- _WORK TO BE COMPLETED_
In the entries below, find the string "Right" and return each line holding it.

(ENTRIES SUPPLIED)

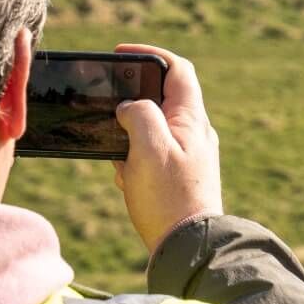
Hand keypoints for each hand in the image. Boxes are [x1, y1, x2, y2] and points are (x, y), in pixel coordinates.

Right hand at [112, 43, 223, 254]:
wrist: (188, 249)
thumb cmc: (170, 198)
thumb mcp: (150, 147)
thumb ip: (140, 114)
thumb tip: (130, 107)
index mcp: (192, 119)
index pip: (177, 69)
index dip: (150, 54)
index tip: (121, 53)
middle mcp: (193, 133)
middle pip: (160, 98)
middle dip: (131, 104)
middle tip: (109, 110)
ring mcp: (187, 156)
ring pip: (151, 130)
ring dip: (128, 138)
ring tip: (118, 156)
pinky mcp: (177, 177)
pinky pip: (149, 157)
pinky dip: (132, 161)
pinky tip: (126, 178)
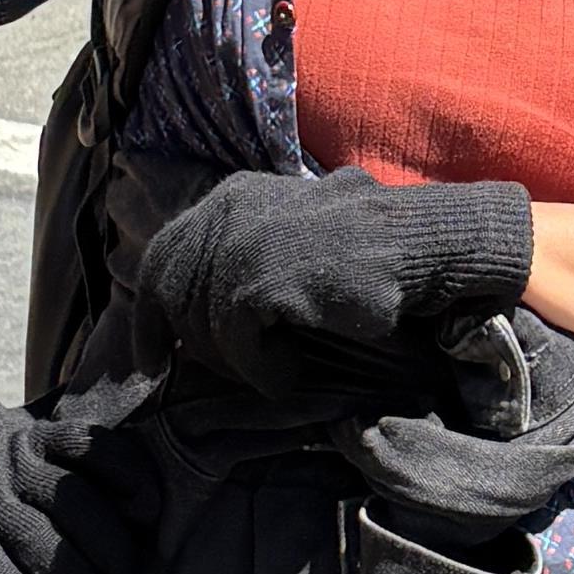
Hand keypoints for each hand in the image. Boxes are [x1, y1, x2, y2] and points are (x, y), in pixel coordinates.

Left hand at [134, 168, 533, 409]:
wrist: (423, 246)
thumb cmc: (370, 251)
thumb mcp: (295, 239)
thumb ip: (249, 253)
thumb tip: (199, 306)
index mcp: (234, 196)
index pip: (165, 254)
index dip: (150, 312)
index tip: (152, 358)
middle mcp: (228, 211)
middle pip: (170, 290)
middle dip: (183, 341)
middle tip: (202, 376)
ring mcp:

(End ENTRIES SUPPLIED)
(ENTRIES SUPPLIED)

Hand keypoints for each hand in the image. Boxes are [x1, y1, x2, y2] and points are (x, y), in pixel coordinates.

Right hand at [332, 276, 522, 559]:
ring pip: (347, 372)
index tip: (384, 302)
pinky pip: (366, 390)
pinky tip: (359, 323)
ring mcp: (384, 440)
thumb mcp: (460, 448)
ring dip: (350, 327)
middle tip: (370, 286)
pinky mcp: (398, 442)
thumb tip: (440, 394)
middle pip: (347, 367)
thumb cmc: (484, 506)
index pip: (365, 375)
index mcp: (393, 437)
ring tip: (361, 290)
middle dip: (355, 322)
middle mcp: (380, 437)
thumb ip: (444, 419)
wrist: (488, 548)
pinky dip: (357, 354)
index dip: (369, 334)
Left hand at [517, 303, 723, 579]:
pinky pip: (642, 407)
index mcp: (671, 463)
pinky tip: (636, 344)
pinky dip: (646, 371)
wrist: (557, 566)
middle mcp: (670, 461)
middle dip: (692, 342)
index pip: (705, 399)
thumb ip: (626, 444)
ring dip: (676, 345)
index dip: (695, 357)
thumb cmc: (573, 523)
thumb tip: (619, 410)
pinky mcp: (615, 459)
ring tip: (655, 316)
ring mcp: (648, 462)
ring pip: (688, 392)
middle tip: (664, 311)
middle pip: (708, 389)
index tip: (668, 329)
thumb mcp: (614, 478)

(End ENTRIES SUPPLIED)
(ENTRIES SUPPLIED)

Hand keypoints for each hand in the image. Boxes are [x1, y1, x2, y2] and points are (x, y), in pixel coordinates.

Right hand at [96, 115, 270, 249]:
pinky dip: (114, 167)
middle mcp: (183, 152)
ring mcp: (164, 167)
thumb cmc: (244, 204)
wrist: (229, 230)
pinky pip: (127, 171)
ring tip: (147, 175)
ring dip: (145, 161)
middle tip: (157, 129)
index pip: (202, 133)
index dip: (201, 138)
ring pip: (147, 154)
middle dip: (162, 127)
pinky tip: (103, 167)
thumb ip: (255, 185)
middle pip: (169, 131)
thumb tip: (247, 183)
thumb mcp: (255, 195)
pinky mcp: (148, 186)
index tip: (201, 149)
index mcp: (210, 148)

(End ENTRIES SUPPLIED)

- _YOUR RESPONSE_
Right hand at [112, 43, 223, 254]:
Right hand at [332, 276, 522, 559]:
Right hand at [96, 115, 270, 249]:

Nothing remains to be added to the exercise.